START TASK DATA
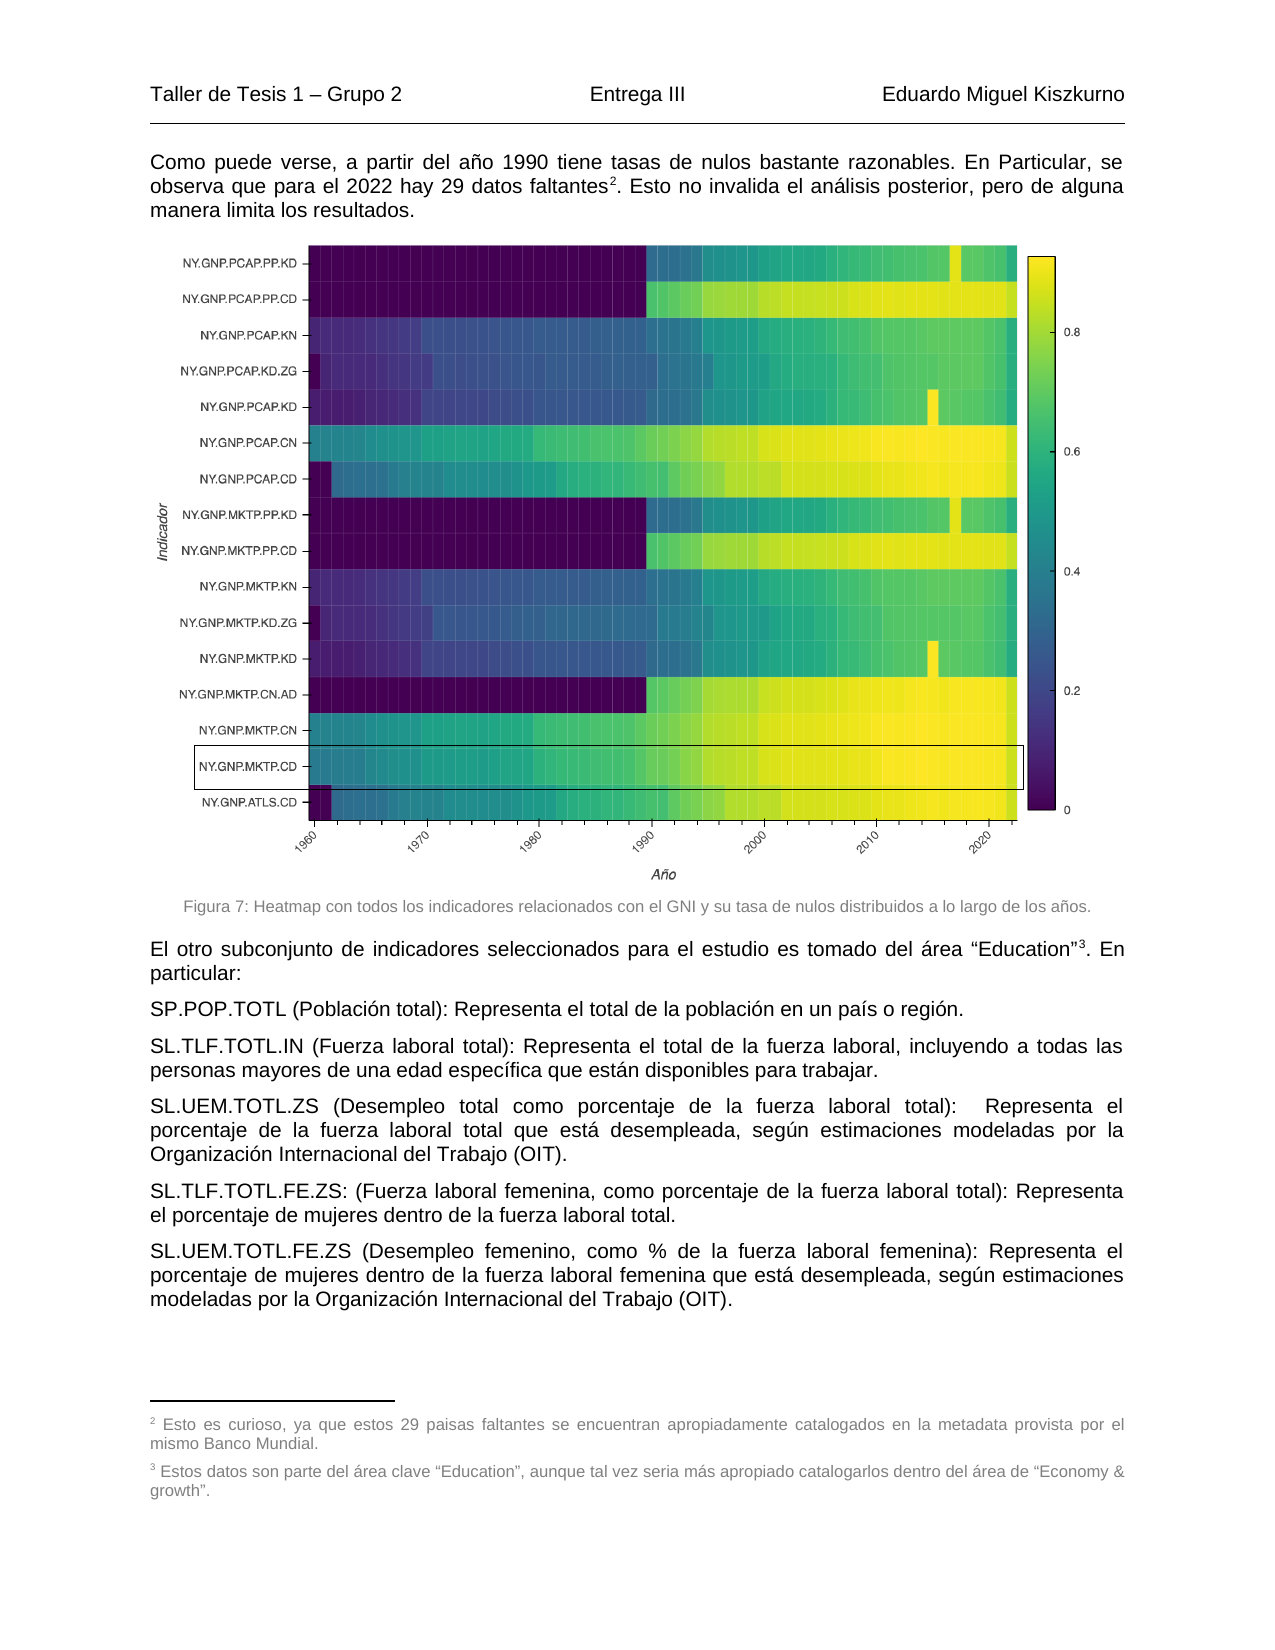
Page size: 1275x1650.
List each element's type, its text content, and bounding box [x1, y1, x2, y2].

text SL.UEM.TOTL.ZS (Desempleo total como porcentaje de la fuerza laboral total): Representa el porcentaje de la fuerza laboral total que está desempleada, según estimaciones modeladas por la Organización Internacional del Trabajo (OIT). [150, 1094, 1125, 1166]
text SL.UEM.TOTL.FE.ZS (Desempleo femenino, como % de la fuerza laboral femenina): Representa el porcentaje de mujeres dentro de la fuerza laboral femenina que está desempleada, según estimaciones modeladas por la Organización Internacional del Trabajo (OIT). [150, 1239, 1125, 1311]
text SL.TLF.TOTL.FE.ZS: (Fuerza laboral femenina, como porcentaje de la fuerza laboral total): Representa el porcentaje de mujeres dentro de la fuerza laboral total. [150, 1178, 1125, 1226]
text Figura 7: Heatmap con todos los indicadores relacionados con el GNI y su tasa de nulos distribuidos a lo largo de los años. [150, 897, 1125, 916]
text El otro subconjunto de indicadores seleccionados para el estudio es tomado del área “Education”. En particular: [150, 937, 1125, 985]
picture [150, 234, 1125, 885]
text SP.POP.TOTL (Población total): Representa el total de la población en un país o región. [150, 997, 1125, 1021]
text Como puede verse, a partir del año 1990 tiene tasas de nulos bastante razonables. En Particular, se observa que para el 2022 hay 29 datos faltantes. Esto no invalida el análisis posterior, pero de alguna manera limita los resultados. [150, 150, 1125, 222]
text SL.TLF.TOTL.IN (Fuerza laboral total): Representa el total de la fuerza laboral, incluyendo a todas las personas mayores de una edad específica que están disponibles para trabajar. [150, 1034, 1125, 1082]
END TASK DATA
Each line of the entries above that contains "indicadores" is to be copied.

RESPONSE AREA:
text Figura 7: Heatmap con todos los indicadores relacionados con el GNI y su tasa de nulos distribuidos a lo largo de los años. [150, 897, 1125, 916]
text El otro subconjunto de indicadores seleccionados para el estudio es tomado del área “Education”. En particular: [150, 937, 1125, 985]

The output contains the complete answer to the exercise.